(Source data)
====================
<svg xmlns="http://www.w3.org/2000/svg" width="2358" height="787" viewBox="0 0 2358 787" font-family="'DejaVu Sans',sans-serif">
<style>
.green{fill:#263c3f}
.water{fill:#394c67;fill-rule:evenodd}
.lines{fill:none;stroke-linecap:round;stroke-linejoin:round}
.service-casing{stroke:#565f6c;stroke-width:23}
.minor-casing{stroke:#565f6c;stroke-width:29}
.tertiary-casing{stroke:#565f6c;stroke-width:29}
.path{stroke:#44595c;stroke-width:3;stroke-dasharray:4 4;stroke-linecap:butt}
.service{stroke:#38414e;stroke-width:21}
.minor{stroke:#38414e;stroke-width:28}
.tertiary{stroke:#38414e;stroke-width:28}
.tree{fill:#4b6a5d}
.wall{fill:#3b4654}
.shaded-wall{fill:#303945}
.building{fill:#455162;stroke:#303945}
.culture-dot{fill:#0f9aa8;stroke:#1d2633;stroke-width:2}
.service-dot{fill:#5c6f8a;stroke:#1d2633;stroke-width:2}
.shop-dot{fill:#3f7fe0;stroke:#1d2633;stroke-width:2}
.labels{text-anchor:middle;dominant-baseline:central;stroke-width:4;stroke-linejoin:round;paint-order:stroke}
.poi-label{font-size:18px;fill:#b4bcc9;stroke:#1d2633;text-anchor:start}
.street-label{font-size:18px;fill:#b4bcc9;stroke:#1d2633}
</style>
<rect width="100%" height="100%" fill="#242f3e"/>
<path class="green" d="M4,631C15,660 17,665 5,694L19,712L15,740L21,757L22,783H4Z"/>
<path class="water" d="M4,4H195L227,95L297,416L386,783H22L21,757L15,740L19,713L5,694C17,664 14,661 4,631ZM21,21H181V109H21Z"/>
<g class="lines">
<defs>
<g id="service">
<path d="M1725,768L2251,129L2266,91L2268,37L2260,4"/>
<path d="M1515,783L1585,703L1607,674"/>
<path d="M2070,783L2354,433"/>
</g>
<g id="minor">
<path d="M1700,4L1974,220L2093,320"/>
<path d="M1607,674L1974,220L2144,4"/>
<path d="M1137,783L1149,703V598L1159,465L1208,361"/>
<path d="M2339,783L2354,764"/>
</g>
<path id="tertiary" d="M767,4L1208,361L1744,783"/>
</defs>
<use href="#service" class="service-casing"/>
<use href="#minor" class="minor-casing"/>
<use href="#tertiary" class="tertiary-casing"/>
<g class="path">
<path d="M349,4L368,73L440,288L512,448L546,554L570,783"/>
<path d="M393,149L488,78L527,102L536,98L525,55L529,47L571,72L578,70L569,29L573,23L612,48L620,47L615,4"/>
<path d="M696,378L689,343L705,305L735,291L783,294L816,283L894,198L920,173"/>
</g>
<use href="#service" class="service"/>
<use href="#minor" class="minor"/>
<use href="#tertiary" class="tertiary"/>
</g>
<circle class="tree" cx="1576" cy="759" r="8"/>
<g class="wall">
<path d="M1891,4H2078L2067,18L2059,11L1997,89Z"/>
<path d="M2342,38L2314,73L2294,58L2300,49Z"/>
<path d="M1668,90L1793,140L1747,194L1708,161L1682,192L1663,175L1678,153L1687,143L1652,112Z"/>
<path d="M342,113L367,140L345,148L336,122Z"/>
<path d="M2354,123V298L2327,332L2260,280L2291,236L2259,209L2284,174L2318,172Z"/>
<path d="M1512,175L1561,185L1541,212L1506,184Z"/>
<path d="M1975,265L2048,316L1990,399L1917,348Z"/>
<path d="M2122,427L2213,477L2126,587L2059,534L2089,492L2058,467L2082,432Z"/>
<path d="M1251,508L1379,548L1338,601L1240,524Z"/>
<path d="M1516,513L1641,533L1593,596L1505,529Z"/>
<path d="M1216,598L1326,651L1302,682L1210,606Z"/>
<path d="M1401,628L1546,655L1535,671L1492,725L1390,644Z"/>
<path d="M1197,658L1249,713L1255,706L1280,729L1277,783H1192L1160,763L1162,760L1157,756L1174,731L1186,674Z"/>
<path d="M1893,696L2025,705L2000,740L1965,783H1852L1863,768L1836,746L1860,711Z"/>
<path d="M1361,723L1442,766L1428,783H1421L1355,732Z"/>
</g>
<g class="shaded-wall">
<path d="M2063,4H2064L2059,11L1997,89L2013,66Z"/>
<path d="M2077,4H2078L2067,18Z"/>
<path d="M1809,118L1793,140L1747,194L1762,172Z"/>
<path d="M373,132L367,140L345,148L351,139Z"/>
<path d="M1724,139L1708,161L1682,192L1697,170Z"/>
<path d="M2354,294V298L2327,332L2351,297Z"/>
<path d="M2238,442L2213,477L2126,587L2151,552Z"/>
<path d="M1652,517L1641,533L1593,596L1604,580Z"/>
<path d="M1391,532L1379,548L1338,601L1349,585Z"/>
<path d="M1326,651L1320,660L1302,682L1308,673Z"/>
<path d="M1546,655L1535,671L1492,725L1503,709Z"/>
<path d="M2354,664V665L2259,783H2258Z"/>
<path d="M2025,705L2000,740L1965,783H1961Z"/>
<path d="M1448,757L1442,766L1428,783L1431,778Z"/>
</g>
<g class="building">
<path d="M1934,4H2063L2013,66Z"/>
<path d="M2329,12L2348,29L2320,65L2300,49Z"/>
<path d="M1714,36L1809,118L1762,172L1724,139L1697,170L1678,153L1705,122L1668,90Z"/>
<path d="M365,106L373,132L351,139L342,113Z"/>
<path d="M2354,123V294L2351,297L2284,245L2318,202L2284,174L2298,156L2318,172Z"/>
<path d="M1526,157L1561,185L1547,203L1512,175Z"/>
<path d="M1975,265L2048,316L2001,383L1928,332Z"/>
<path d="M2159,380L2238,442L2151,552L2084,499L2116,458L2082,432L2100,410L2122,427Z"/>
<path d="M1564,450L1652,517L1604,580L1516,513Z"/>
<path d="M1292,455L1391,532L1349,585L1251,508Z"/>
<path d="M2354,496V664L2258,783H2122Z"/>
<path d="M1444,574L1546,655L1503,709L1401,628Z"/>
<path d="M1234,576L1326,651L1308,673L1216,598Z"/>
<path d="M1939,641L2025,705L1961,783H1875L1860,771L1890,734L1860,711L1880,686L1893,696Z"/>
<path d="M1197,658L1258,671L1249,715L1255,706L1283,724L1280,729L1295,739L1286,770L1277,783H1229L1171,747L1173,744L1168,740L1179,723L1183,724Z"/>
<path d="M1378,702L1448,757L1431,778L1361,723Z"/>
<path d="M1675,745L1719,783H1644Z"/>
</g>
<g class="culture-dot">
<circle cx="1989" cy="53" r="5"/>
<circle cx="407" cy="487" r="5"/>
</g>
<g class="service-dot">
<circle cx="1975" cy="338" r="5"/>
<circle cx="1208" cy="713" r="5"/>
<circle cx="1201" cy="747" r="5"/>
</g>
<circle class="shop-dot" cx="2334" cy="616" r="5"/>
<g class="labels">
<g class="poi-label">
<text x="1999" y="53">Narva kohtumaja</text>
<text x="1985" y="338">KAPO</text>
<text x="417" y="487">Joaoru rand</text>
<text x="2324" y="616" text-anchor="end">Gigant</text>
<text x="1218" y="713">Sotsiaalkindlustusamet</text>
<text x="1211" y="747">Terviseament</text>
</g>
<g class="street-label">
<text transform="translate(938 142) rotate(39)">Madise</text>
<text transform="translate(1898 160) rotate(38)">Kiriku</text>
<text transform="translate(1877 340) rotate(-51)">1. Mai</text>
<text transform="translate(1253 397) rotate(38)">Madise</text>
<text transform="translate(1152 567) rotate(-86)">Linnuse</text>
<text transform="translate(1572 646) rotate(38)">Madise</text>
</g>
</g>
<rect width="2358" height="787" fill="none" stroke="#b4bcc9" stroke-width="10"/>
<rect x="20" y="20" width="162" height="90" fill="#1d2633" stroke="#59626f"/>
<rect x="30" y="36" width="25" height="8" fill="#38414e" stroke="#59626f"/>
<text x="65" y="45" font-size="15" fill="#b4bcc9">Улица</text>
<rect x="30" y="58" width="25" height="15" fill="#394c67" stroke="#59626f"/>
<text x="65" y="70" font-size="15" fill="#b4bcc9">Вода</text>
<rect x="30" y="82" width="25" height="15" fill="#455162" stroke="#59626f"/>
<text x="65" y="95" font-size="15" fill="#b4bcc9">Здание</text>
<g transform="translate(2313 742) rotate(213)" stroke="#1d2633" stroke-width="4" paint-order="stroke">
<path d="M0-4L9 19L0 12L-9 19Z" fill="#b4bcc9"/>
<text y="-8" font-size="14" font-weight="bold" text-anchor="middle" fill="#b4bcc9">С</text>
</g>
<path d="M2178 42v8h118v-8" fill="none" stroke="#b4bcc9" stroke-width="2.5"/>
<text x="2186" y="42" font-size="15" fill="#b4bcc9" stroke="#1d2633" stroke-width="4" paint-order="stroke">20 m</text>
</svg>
====================
Exercise brief: Find each line in the records above that contains "casing", and copy it.

Output for this task:
.service-casing{stroke:#565f6c;stroke-width:23}
.minor-casing{stroke:#565f6c;stroke-width:29}
.tertiary-casing{stroke:#565f6c;stroke-width:29}
<use href="#service" class="service-casing"/>
<use href="#minor" class="minor-casing"/>
<use href="#tertiary" class="tertiary-casing"/>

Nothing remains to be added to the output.